Task directions -> Start at the line in the entries below that contains "redemption, a chance", stop at the line that contains "trembling with emotion.", and output exactly the lines in that span, both ends included.

-=-=-=-=-

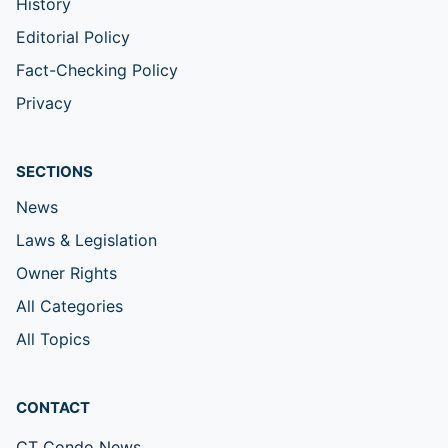
History
Editorial Policy
Fact-Checking Policy
Privacy
SECTIONS
News
Laws & Legislation
Owner Rights
All Categories
All Topics
CONTACT
CT Condo News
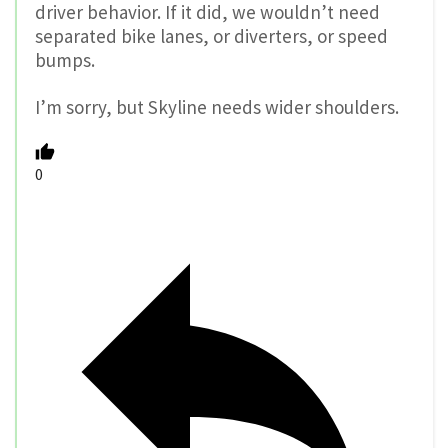
driver behavior. If it did, we wouldn’t need
separated bike lanes, or diverters, or speed
bumps.
I’m sorry, but Skyline needs wider shoulders.
0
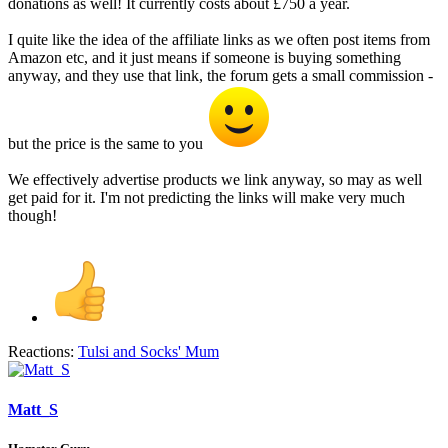
donations as well! It currently costs about £750 a year.
I quite like the idea of the affiliate links as we often post items from
Amazon etc, and it just means if someone is buying something
anyway, and they use that link, the forum gets a small commission -
but the price is the same to you
We effectively advertise products we link anyway, so may as well
get paid for it. I'm not predicting the links will make very much
though!
Reactions:
Tulsi
and
Socks' Mum
Matt_S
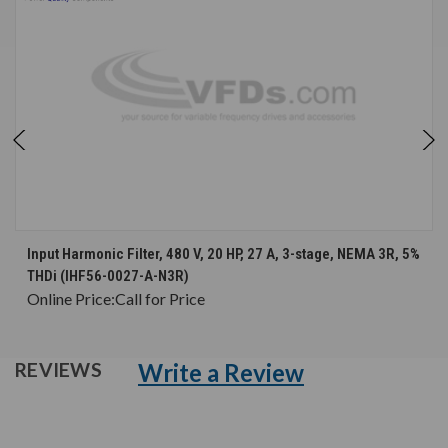
Input Harmonic Filter, 480 V, 20 HP, 27 A, 3-stage, NEMA 3R, 5%
THDi (IHF56-0027-A-N3R)
Online Price:
Call for Price
Write a Review
REVIEWS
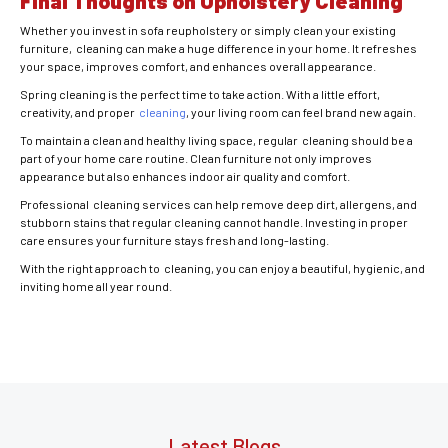
Final Thoughts on Upholstery Cleaning
Whether you invest in sofa reupholstery or simply clean your existing
furniture, cleaning can make a huge difference in your home. It refreshes
your space, improves comfort, and enhances overall appearance.
Spring cleaning is the perfect time to take action. With a little effort,
creativity, and proper
cleaning
, your living room can feel brand new again.
To maintain a clean and healthy living space, regular cleaning should be a
part of your home care routine. Clean furniture not only improves
appearance but also enhances indoor air quality and comfort.
Professional cleaning services can help remove deep dirt, allergens, and
stubborn stains that regular cleaning cannot handle. Investing in proper
care ensures your furniture stays fresh and long-lasting.
With the right approach to cleaning, you can enjoy a beautiful, hygienic, and
inviting home all year round.
Latest Blogs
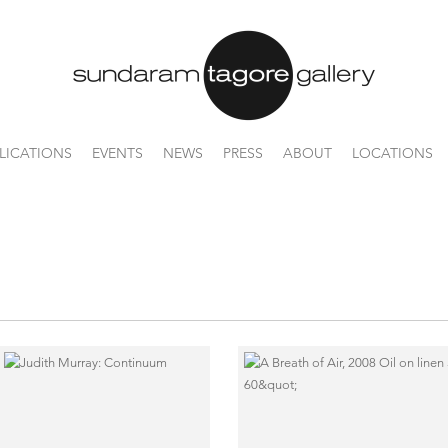
LICATIONS
EVENTS
NEWS
PRESS
ABOUT
LOCATIONS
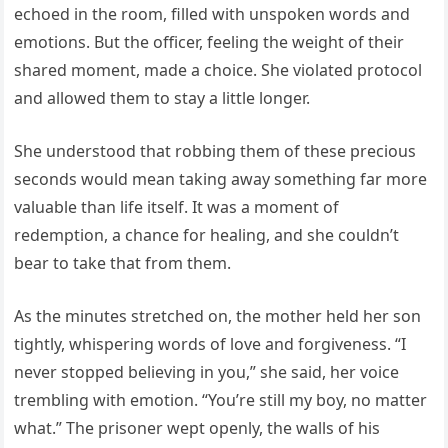
echoed in the room, filled with unspoken words and
emotions. But the officer, feeling the weight of their
shared moment, made a choice. She violated protocol
and allowed them to stay a little longer.
She understood that robbing them of these precious
seconds would mean taking away something far more
valuable than life itself. It was a moment of
redemption, a chance for healing, and she couldn’t
bear to take that from them.
As the minutes stretched on, the mother held her son
tightly, whispering words of love and forgiveness. “I
never stopped believing in you,” she said, her voice
trembling with emotion. “You’re still my boy, no matter
what.” The prisoner wept openly, the walls of his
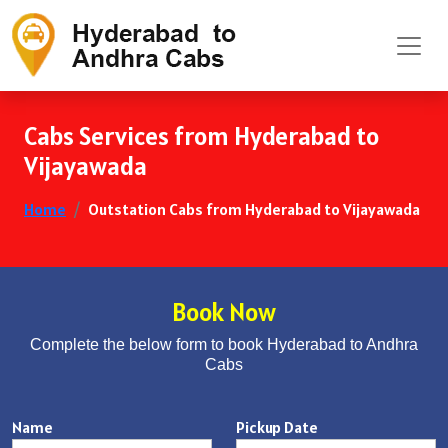
Cabs Services from Hyderabad to
Vijayawada
Home
Outstation Cabs from Hyderabad to Vijayawada
Book Now
Complete the below form to book Hyderabad to Andhra
Cabs
Name
Pickup Date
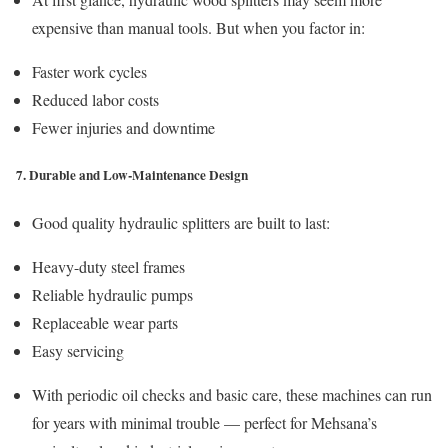
expensive than manual tools. But when you factor in:
Faster work cycles
Reduced labor costs
Fewer injuries and downtime
7. Durable and Low-Maintenance Design
Good quality hydraulic splitters are built to last:
Heavy-duty steel frames
Reliable hydraulic pumps
Replaceable wear parts
Easy servicing
With periodic oil checks and basic care, these machines can run
for years with minimal trouble — perfect for Mehsana’s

-=-=-=-=-

Worked solution ->
redemption, a chance for healing, and she couldn’t
bear to take that from them.
As the minutes stretched on, the mother held her son
tightly, whispering words of love and forgiveness. “I
never stopped believing in you,” she said, her voice
trembling with emotion. “You’re still my boy, no matter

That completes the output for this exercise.